Whereas good soil with a healthy balance will have ‘weeds’ that are very nutritious like nettles and lambsquarter.

Anonymous 0 Comments

As stated elsewhere, ‘weed’ and ‘crop’ are artificial labels. They’re all just plants. But typically what we call a weed is a plant that we don’t want that shows up a lot – that is, it grows quickly and easily. So, it’s sorta self-selecting, isn’t it? You’re asking why weeds grow anywhere so easily but we define ‘weeds’ as plants that grow anywhere easily and are unwanted.

Anonymous 0 Comments

Natural selection and adaptation.

Ruderal plants – “wild” weeds that grow first in a given location- have adapted to grow quickly and spread seed with few inputs other than the weather and sunlight.

Crops selected by manual cross breeding to produce specific plants (food crops) have to be seeded or cloned to reproduce and thus require significant inputs to grow and mature/fruit.

The trade off is desirable characteristics of plants- flavor, yield, heartiness, pest resistance, time to maturity etc. compared to “wild” crops.

Producing food crops require regular care, but is not difficult especially when done on a large scale.

Anonymous 0 Comments

A weed is just a plant growing where you don’t want it.

When you prepare a field you create an ecological vacuum with ideal growing conditions. You want a plant bred for its usefulness to humans to grow unimpeded and without competition. That’s the work you put in: clearing out everything else so that only the desired plants will be present.

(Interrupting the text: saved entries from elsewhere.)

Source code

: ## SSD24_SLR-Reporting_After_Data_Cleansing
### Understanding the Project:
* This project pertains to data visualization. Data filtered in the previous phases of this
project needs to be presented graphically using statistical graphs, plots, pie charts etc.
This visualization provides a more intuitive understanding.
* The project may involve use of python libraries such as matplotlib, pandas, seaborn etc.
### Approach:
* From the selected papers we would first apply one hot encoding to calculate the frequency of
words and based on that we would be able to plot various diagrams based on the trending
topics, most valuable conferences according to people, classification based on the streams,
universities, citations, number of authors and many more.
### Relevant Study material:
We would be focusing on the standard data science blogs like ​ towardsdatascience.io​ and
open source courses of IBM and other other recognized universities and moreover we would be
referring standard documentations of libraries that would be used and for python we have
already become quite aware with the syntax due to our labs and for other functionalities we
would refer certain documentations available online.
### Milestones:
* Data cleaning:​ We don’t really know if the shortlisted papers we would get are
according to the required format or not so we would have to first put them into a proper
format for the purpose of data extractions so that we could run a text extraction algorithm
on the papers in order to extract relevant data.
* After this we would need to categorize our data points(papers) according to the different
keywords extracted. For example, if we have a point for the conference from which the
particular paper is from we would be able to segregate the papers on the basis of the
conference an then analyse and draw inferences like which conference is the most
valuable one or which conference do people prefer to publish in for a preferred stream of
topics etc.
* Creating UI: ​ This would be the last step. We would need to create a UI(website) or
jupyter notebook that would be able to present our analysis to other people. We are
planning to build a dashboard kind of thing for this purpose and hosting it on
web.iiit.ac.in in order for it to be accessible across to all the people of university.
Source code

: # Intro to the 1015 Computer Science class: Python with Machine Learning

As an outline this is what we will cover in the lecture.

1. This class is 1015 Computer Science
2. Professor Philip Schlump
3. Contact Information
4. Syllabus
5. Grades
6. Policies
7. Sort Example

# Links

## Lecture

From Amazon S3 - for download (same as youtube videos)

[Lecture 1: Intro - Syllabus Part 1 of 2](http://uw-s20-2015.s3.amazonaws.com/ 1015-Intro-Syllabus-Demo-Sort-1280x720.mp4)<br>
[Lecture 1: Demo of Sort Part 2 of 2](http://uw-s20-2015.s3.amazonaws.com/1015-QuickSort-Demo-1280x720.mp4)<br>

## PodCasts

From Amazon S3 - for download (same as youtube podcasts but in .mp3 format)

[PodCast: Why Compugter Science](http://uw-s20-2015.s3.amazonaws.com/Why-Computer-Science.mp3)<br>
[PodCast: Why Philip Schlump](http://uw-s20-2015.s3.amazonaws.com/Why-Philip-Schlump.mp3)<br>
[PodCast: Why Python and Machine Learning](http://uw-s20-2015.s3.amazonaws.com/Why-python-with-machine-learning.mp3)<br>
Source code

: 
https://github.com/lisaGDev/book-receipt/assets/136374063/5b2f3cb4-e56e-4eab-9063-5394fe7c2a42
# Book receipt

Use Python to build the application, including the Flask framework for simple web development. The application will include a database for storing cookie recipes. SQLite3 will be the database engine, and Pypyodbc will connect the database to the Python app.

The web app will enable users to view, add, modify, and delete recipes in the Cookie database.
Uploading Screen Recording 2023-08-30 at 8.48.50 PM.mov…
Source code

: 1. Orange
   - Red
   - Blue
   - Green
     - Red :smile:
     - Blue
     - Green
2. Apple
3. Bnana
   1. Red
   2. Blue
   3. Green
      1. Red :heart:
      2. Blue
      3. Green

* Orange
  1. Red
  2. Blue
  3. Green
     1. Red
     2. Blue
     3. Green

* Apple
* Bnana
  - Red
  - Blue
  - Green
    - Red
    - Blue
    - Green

You’ve also created an ideal space for everything else to grow, and plants that can get their seeds in there most easily will do so. That’s just what they do, and is the reason why clear fertile spaces devoid of competition are rare and short-lived in nature. To be clear, crop plants will do this as well if they can (they are bred for other things do are less competitive in this regard). I’ve seen wheat and corn growing on the edges of fields long after that crop was grown there deliberately. Were it virulent enough the farmer would have to put effort into fighting back prior crops too. That would be good reason not to breed such traits into them, but this would probably not be an issue anyway.

Vast monocultures see whole fields of a single species with the same nutrient requirements. This drains such nutrients from the soil and inhibits future growth, so you are unlikely to see last year’s weed crops out competing this year’s crops. The traditional solution is crop rotation: to plant different crops in a given plot each year, that rely on different nutrients and in some cases put them back. Such rotation usually includes a fallow year, where a field is left unsown and nature is allowed to reclaim it (or fallow seeding occurs in which non-crop plants are sown). This restores the soil for the next crop.

Anonymous 0 Comments

You’ve got the cart before the horse here. We call them weeds BECAUSE they grow everywhere and spread easily.